◆ Metin alıntısı ◆
┌──

Bahçeşehir'de siyaset de farklı

Güncelleme Tarihi:

Bahçeşehirde siyaset de farklı
Oluşturulma Tarihi: Şubat 16, 1999 00:00

Haberin Devamı

Bahçeşehirliler, bugüne kadar bağlı bulundukları ilçe belediyelerine para ödüyor ama karşılığında hizmet almıyorlardı. Bahçeşehir'de yaşayanların ayrıca YÖNAŞ ve DAPAŞ şirketlerine para ödemeleri gerekiyordu ki çöpleri toplansın, semtleri temizlensin, su ve doğalgaz gibi ihtiyaçları görülsün. Seçimlerden sonra bu tablonun değişmesi bekleniyor.

Bahçeşehir, dört ay öncesine kadar Hoşdere Köyü'ne bağlı bir mezra statüsündeydi. Yapılan son nüfus sayımında köyde ikamet eden insan sayısınan 14 bin 300 olarak tespit edilmesinden sonra İstanbul Valiliği, Bahçeşehir'in belde olabilmesi için gereken yasal işlemleri başlattı. 25 Ekim 1998'de yapılan bir referandum sonunda halkın yüzde 95'i 'evet' oyu kullandı ve böylece Bahçeşehir belediye oldu. Bahçeşehirliler, 18 Nisan'daki seçimlerden sonra kendi belediyelerine sahip olacaklar.

Bahçeşehir'in ikamete açıldığı 1993'den bu yana sitedeki belediye hizmetleri ‘‘Bahçeşehir Hizmet, İşletme ve Yönetim A.Ş. (YÖNAŞ)’’ ve ‘‘Bahçeşehir Dağıtım, Pazarlama, Turizm ve Ticaret A.Ş. (DAPAŞ)’’ tarafından yürütülüyor. Çöplerin toplanması, itfaiye hizmetleri, şehir temizliği, doğa parkı dışındaki alanların peyzajı ve bakımı YÖNAŞ tarafından yapılıyor. Siteye güvenlik, su ve doğalgaz gibi hizmetleri ise DAPAŞ getiriyor. Bu hizmetler için şirketler Bahçeşehirliler'den düzenli olarak aidat alıyor.

└──

◆ Satırlar ◆
┌──

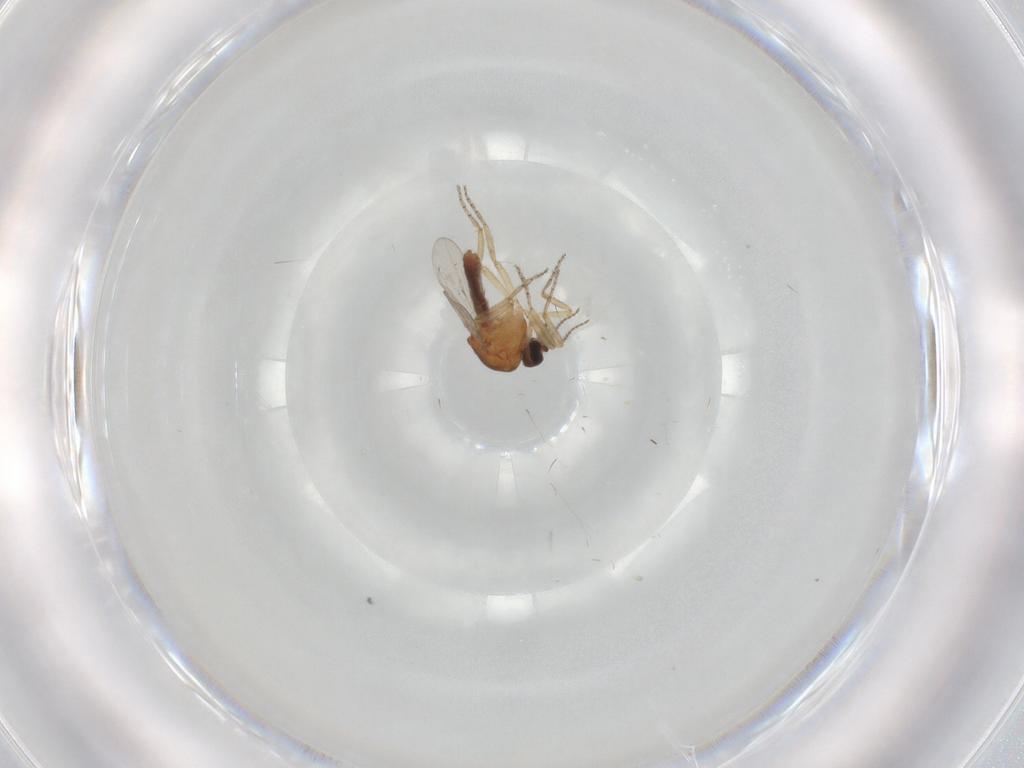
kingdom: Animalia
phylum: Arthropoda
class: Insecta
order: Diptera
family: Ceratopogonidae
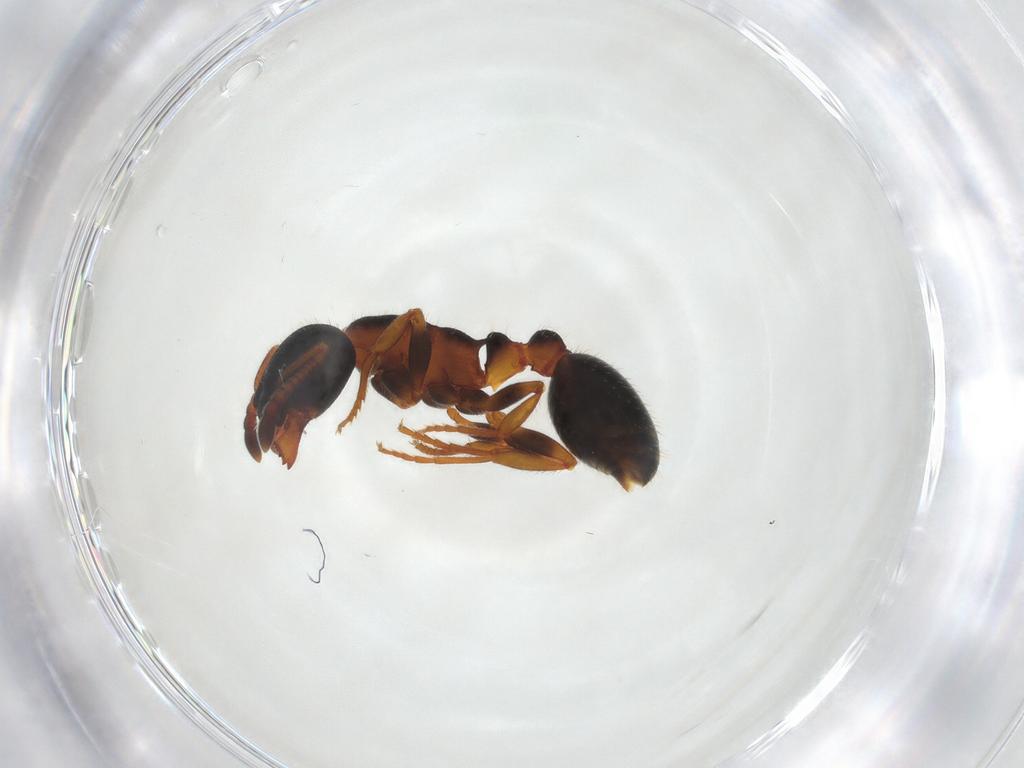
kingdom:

└──

◆ Alıştırma yönergesi ◆
Bahçeşehir haberine göre Bahçeşehirliler neden YÖNAŞ ve DAPAŞ şirketlerine ayrıca para ödemek zorundaydı? Bir ile üç cümle arasında açıklayın. Satırların bu çalışmada hiçbir rolü yok.

◆ Yazılı yanıt ◆
Bahçeşehirliler bağlı oldukları ilçe belediyelerine para ödüyor ama karşılığında hizmet almıyordu. Çöplerin toplanması, semtin temizlenmesi, su ve doğalgaz gibi ihtiyaçların karşılanması için bu şirketlere ayrıca ödeme yapmaları gerekiyordu. Şirketler bu hizmetler için düzenli olarak aidat alıyordu.